Minimum detectable effect size for main outcomes (accounting for sample design and clustering)
Sample sizes for each group were informed by results in a prior pilot test conducted in May 2019 and making pairwise power calculations for comparisons of interest. In the pilot we were offering a reduction in the merchant fee charged to the firm for card payments processed through the FinTech payments company from 3.75% to 3.5%. There was a control group, a placebo group that received an email from the FinTech payments company with no messages, a group that received the offer with no deadline, and a group that received the offer with a 24-hour deadline. We also sent two non-randomized reminders to both groups after the deadline had passed (the deadline was not binding, so firms could still sign up after the deadline).

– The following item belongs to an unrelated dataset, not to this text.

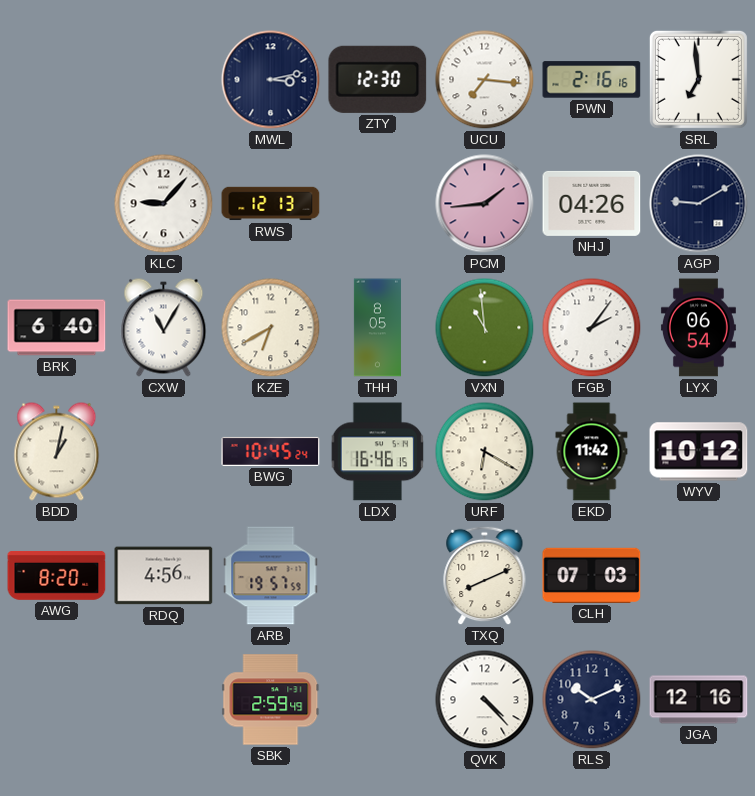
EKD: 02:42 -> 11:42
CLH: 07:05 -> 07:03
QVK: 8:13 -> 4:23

For the purpose of the power calculations we assume a similar take-up between a 24-hour and one week deadline absent other treatments. The take-up rates in the pilot by pairwise comparison and the necessary sample size to detect such differences are as follows (using the treatment group numbers above). In the comparisons below, P0 refers to take-up in the second group listed in each comparison (e.g. if the comparison is 2 vs 1, P0 refers to take-up in group 1, and P1 refers to take-up in group 2). For the reminders which were not randomized in our pilot, we estimate P1 as cumulative take-up of the offer 24 hours after the reminder was sent and P0 as cumulative take-up immediately before the reminder was sent.
- 2 vs 1: P0 = 0.01, P1 = 0.18. Minimum sample size per arm = 46.
- 5 vs 1: P0 = 0.01, P1 = 0.28. Minimum sample size per arm = 26.
- 5 vs 2: P0 = 0.18, P1 = 0.28. Minimum sample size per arm = 277.
- 4 vs 2: P0 = 0.14, P1 = 0.18. Minimum sample size per arm = 1472.
- 7 vs 5: P0 = 0.20, P1 = 0.24. Minimum sample size per arm = 1529.
In the pilot there was no anticipated reminder treatment group. To obtain an estimate of expected effect size of the anticipated reminder and perform power calculations, we benchmark results from the pilot with model simulations based on the model in Ericson (2017) assuming standard magnitudes for present-bias and forgetfulness from the literature, and assuming full naïveté about present-bias but accurate beliefs about memory (using Ericson’s terminology, beta = 0.9; beta_hat = 1; rho = 0.95; rho_hat = 0.95). The model simulations predict ratios of the difference in take-up between the groups with unanticipated and anticipated reminders over the difference in take-up between the groups with unanticipated and no reminders. In our pilot we use the difference in take-up between groups with unanticipated and no reminders and then apply the ratio to scale an estimated take-up rate for groups with an anticipated reminder. The ratio from the model is measured in the period when the reminder is sent right before the deadline. With these simulated take-up rates of groups with an anticipated reminder, we get a treatment effect ratio of 1.23, which means the necessary sample size to detect differences in relevant pairwise comparisons are:
- 4 vs 3: P0 = 0.14, P1 = 0.18. Minimum sample size per arm = 1222.
- 7 vs 6: P0 = 0.24, P1 = 0.29. Minimum sample size per arm = 1152.
To obtain a minimum sample size per arm for our study, we select the largest sample size needed for each group depending on its relevant pairwise power calculations above. For group 8, we assume we need the same number of observations as for group 5, since both include a deadline and no reminder. We calculate the following minimum sample sizes per arm to detect the expected effect sizes based on our pilot and simulations:
- Control, no messages: 46
- Loan messages with no deadline, no reminder: 1,472
- Loan messages with no deadline, anticipated reminder: 1,529
- Loan messages with no deadline, unanticipated reminder: 1,222
- Loan messages with 1-week deadline, no reminder: 1,152
- Loan messages with 1-week deadline, anticipated reminder: 1,472
- Loan messages with 1-week deadline, unanticipated reminder: 1,529
- Loan messages with 24-hour deadline, no reminder: 1,529
Thus, we need in total 9,951 observations across all treatment arms to statistically detect the expected differences in take-up between treatment groups of interest, based on outcomes in our pilot and simulations of the Ericson (2017) model. As our available sample size for the experiment is 70,020 firms, which is much larger than the needed 9,951, we adjust sample sizes of each treatment arm proportionally to arrive at the sample sizes per arm in our study shown under “Sample size by treatment arm.”